Отчего-то Иван Мартынович немедленно понял: говорит она вовсе не о телесной боли. У бедной девки сердце разрывалось, вот что. Да уж, крепко, видать, прилюбила она этого неказистого царька, взял же он ее чем-то за душу, только чем? При таком невеликом росточке, да маленьком носишке, да короткопалых ручонках у него небось и стручок с вершок.

– Да брось! – шепнул от души, жалеючи. – Неужто он тебя всегда лишь для себя держал, никому другому не давал?

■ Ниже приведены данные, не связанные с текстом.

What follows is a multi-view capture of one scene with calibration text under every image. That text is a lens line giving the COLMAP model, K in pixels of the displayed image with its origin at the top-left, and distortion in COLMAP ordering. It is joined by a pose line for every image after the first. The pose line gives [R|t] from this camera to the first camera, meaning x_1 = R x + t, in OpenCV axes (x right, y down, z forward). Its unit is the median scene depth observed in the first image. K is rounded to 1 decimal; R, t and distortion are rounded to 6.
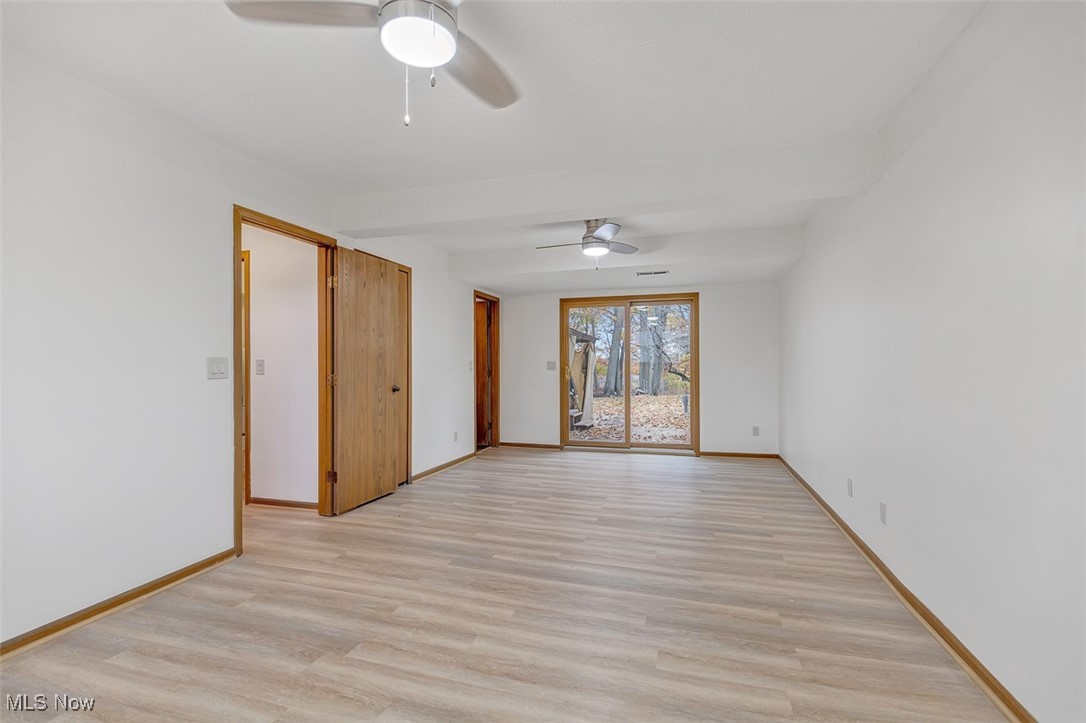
lens RADIAL K [[473.3, 0, 543.0], [0, 473.3, 361.5], [0, 0, 1]] dist [0.000734, -0.000098]
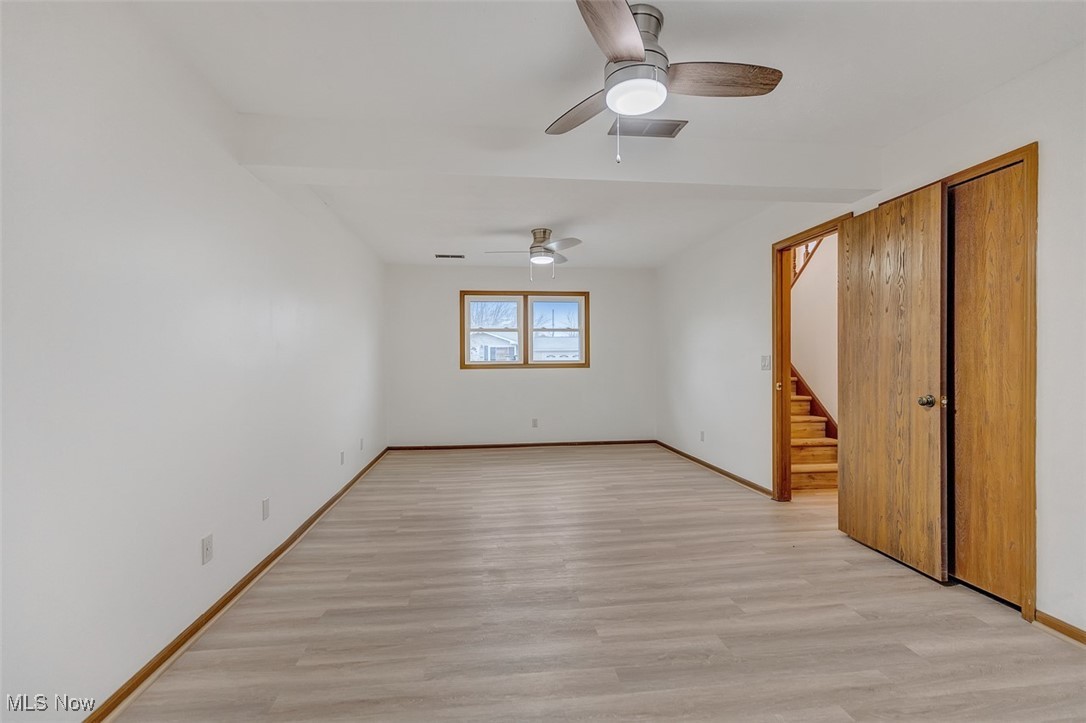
lens RADIAL K [[482.7, 0, 544.6], [0, 482.7, 366.4], [0, 0, 1]] dist [0.003212, -0.000262]
pose [[-0.907536, 0.013522, -0.419758, 0.450010], [0.011626, 0.999907, 0.007075, 0.005995], [0.419814, 0.001541, -0.907609, 1.645252]]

– Я раба его, вещь его, – выдохнула Манюня. – Он в моей жизни и в смерти властен, ни в чем отказа у меня не встречал – еще с тех пор, как мы жили в людях у боярина Романова, у Александра Никитича. Потом разлучили нас, Юшеньку в монастырь постригли, Гришкой нарекли Отрепьевым, а меня мой дед при себе держал. Я плод от Юшеньки вытравила, замуж никто не брал, да мне и не нужен никто был, ни разъединый человек, кроме моего милого! Помню, когда-а-а еще боярин мне златые горы сулил, ежели я его стану, но я была Юшенькина. Всегда была только его и думала, что навеки останусь. Ждала его, словно лета зимой, словно солнышка. И дождалась! Когда он из Польши пришел и меня у деда забрал, я словно на свет заново народилась. Что бы он ни велел, я все исполняла. Подкладывал меня под других мужиков – мне и это в охоту было, даже в радость, все было нипочем, потому что я знала: после этого увальня я к моему затейнику Грине ворочусь. Заморочу голову дураку, обведу вокруг пальца, вызнаю, что надо, – и все Грине поведаю. Да ради него я б не то что с кем ни попадя легла – кожу бы с себя живой содрать дала! Я кто? Девка безродная, из крепостных романовских, а Гриня – он ведь природный государь. В Угличе его чуток не зарезали, чудом спасли, это потом Александр Никитич его в безвестности да рабстве держал, ибо Романовы сами на престол метили, для себя царства чаяли. Прошлый-то Димитрий, думаешь, подлинный был? Нет, их, романовский, подменыш. Думали его руками жар загребать, ан нет – он с норовом оказался. Тут они его и придавили. Теперь Шубник правит, но скоро его час пробьет, а Гринин – настанет. А мне… мне он сулил… – Она судорожно всхлипнула: – Помню, когда поляков побили вместе с самозваным Димитрием, шли мы с Гриней по Москве… я, помню, полный подол набрала всяких самоцветных каменьев да жемчугов… и Гриня говорил: теперь-де ты, Манюня, царицей станешь. Богом клялся и святым православным крестом, что стану я царицею. А теперь… а теперь… – И девка зашлась в рыданиях.

– Теперь-то что? – жадно спросил Заруцкий, однако Манюня давилась слезами и слова сказать не могла.